Бригадир отсутствовал минут десять. Затем он вернулся и бодрым голосом скомандовал:
– Рота, подъем. Милости прошу к нашему шалашу.
– А что случилось-то? – в один голос спросили слегка ошеломленные таким поворотом событий «грузчики», которых Козырев успел озадачить информацией о принадлежности дачи, в которую зашел фигурант.
– Да, собственно, ничего выдающегося – просто незапланированная встреча на Эльбе, – хмыкнул Нестеров и назидательно добавил: – И попрошу без лишних эмоций, ибо, как говаривал наш великий классик Салтыков-Щедрин, если на святой Руси человек начнет удивляться, то он остолбенеет в удивлении, и так до смерти столбом и простоит…

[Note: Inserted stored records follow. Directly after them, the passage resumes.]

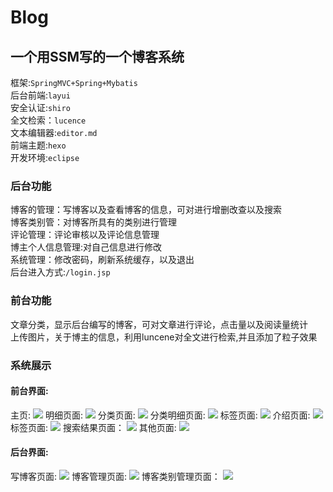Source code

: # Blog
## 一个用SSM写的一个博客系统
框架:`SpringMVC+Spring+Mybatis`<br>
后台前端:`layui`<br>
安全认证:`shiro`<br>
全文检索：`lucence`<br>
文本编辑器:`editor.md`<br>
前端主题:`hexo`<br>
开发环境:`eclipse`<br>
### 后台功能
博客的管理：写博客以及查看博客的信息，可对进行增删改查以及搜索<br>
博客类别管：对博客所具有的类别进行管理<br>
评论管理：评论审核以及评论信息管理<br>
博主个人信息管理:对自己信息进行修改<br>
系统管理：修改密码，刷新系统缓存，以及退出<br>
后台进入方式:`/login.jsp`<br>
### 前台功能
文章分类，显示后台编写的博客，可对文章进行评论，点击量以及阅读量统计<br>
上传图片，关于博主的信息，利用luncene对全文进行检索,并且添加了粒子效果<br>
### 系统展示
#### 前台界面:
主页:
![](https://github.com/SinceNovember/Blog/blob/master/upload/1.png)
明细页面:
![](https://github.com/SinceNovember/Blog/blob/master/backgroundimage/detail.png)
分类页面:
![](https://github.com/SinceNovember/Blog/blob/master/backgroundimage/category.png)
分类明细页面:
![](https://github.com/SinceNovember/Blog/blob/master/backgroundimage/categories.png)
标签页面:
![](https://github.com/SinceNovember/Blog/blob/master/backgroundimage/tags.png)
介绍页面:
![](https://github.com/SinceNovember/Blog/blob/master/backgroundimage/about.png)
标签页面:
![](https://github.com/SinceNovember/Blog/blob/master/backgroundimage/tags.png)
搜索结果页面：
![](https://github.com/SinceNovember/Blog/blob/master/backgroundimage/search.png)
其他页面:
![](https://github.com/SinceNovember/Blog/blob/master/backgroundimage/other.png)
#### 后台界面:
写博客页面:
![](https://github.com/SinceNovember/Blog/blob/master/backgroundimage/writeblog.png)
博客管理页面:
![](https://github.com/SinceNovember/Blog/blob/master/backgroundimage/blogmanager.png)
博客类别管理页面：
![](https://github.com/SinceNovember/Blog/blob/master/backgroundimage/blogtype.png)

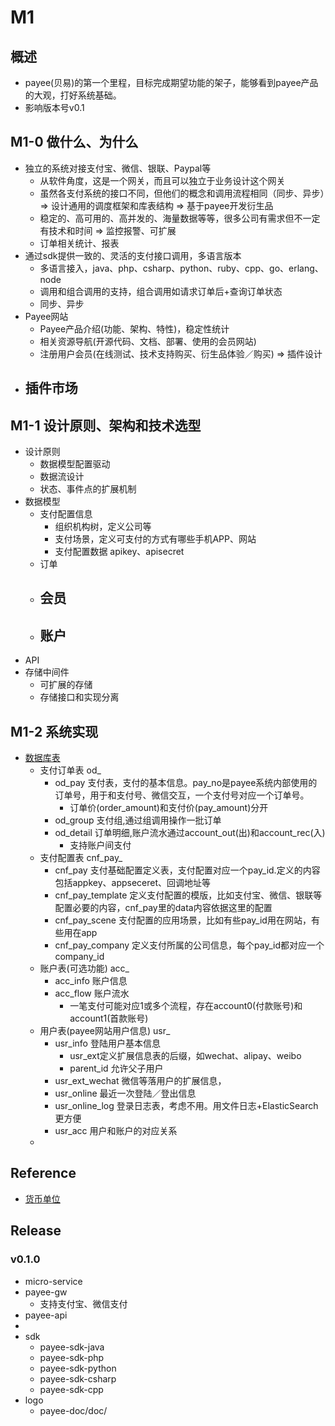 # M1

## 概述
- payee(贝易)的第一个里程，目标完成期望功能的架子，能够看到payee产品的大观，打好系统基础。
- 影响版本号v0.1

## M1-0 做什么、为什么
- 独立的系统对接支付宝、微信、银联、Paypal等
    - 从软件角度，这是一个网关，而且可以独立于业务设计这个网关
    - 虽然各支付系统的接口不同，但他们的概念和调用流程相同（同步、异步）=> 设计通用的调度框架和库表结构 => 基于payee开发衍生品
    - 稳定的、高可用的、高并发的、海量数据等等，很多公司有需求但不一定有技术和时间 => 监控报警、可扩展
    - 订单相关统计、报表
- 通过sdk提供一致的、灵活的支付接口调用，多语言版本
    - 多语言接入，java、php、csharp、python、ruby、cpp、go、erlang、node
    - 调用和组合调用的支持，组合调用如请求订单后+查询订单状态
    - 同步、异步
- Payee网站
    - Payee产品介绍(功能、架构、特性)，稳定性统计
    - 相关资源导航(开源代码、文档、部署、使用的会员网站)
    - 注册用户会员(在线测试、技术支持购买、衍生品体验／购买) => 插件设计
- 插件市场
    - 

## M1-1 设计原则、架构和技术选型
- 设计原则
    - 数据模型配置驱动
    - 数据流设计
    - 状态、事件点的扩展机制
- 数据模型
    - 支付配置信息
        - 组织机构树，定义公司等
        - 支付场景，定义可支付的方式有哪些手机APP、网站
        - 支付配置数据 apikey、apisecret
    - 订单
    - 会员
        - 
    - 账户
        - 
- API
- 存储中间件
    - 可扩展的存储
    - 存储接口和实现分离


## M1-2 系统实现
- [数据库表](../mysql/payee.mwb)
    - 支付订单表 od_
        - od_pay 支付表，支付的基本信息。pay_no是payee系统内部使用的订单号，用于和支付号、微信交互，一个支付号对应一个订单号。
            - 订单价(order_amount)和支付价(pay_amount)分开
        - od_group 支付组,通过组调用操作一批订单
        - od_detail 订单明细,账户流水通过account_out(出)和account_rec(入)
            - 支持账户间支付  
    - 支付配置表 cnf_pay_
        - cnf_pay 支付基础配置定义表，支付配置对应一个pay_id.定义的内容包括appkey、appseceret、回调地址等
        - cnf_pay_template 定义支付配置的模版，比如支付宝、微信、银联等配置必要的内容，cnf_pay里的data内容依据这里的配置
        - cnf_pay_scene 支付配置的应用场景，比如有些pay_id用在网站，有些用在app
        - cnf_pay_company 定义支付所属的公司信息，每个pay_id都对应一个company_id
    - 账户表(可选功能) acc_
        - acc_info 账户信息
        - acc_flow 账户流水
            - 一笔支付可能对应1或多个流程，存在account0(付款账号)和account1(首款账号)
    - 用户表(payee网站用户信息) usr_ 
        - usr_info 登陆用户基本信息
            - usr_ext定义扩展信息表的后缀，如wechat、alipay、weibo
            - parent_id 允许父子用户
        - usr_ext_wechat 微信等落用户的扩展信息，
        - usr_online 最近一次登陆／登出信息
        - usr_online_log 登录日志表，考虑不用。用文件日志+ElasticSearch更方便
        - usr_acc 用户和账户的对应关系
    - 

## Reference
- [货币单位](http://www.360doc.com/content/13/0626/20/276037_295736798.shtml)


## Release
### v0.1.0
- micro-service
- payee-gw
    - 支持支付宝、微信支付
- payee-api
- 
- sdk
    - payee-sdk-java
    - payee-sdk-php
    - payee-sdk-python
    - payee-sdk-csharp
    - payee-sdk-cpp
- logo
    - payee-doc/doc/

Так они и познакомились – представители молодого поколения милицейской разведки и бывший легендарный «грузчик», некогда звезда ленинградского, а затем и московского наружного наблюдения Виктор Анатольевич Шатов, известный в своих кругах как Шатун. Это был тот самый Шатов, о котором Елена Борисовна Нестерова неизменно говорила с особой нежностью и теплотой, а однажды даже призналась сыну, что лишь по роковой случайности он, Александр Сергеевич, в свое время не стал Викторовичем. Дело в том, что в самом начале семидесятых у юной Леночки Катульской был ослепительный роман с ее напарником Витей Шатовым, однако глупая ссора неосторожно привела ее в какие-то необязательные гости, где молодую «грузчицу» в мгновение ока очаровал и окрутил молодой хирург Сережа Нестеров. Странное дело, но даже и после этого «рокового» замужества Леночка и Виктор остались хорошими друзьями и еще почти десять лет проработали рука об руку в одном отделе, пока Шатова по разнарядке не откомандировали в Москву – обслуживать Олимпиаду. В столице талант ленинградского «грузчика» оценили по заслугам и предложили работу в министерстве. Отказываться от таких предложений в те годы было не принято – так Шатов сделался москвичом. Виктор Анатольевич был человеком в высшей степени незаурядным. Он родился в 1945 году в поселке Полярный, среди зэков, был воспитан невинно отсидевшими и при таких исходных данных к сорока годам должен был иметь, как минимум, шестую «ходку» и быть лишенным прописки даже в городе Норильске. Однако вопреки судьбе, которую ему уготовило государство, Шатов оказался в Ленинграде, стал сотрудником «наружки», сделал головокружительную (по местным меркам) карьеру и в настоящее время жил в Москве в районе Старого Арбата в семье академика. Академик был геологом, что само по себе страшная редкость. Говорят, что дочь академика как влюбилась в Шатова, так и чокнулась, а сам академик, узнав об этом, сначала пил под старинной лампой дорогой коньяк – кручинился, но потом угомонился – попривык.
Шатов вел наблюдение самым непостижимым образом. Он впивался во что-то невидимое простым смертным «грузчикам» и находил первопричину поступков и мотиваций своих фигурантов. Ему не надо было думать за объект, поскольку во время слежки он просто сживался с ним и становился как бы частью его самого. Некоторые искренне верили, что в прошлой жизни он был собакой, поскольку Шатов никогда не следил за объектом – он его чуял.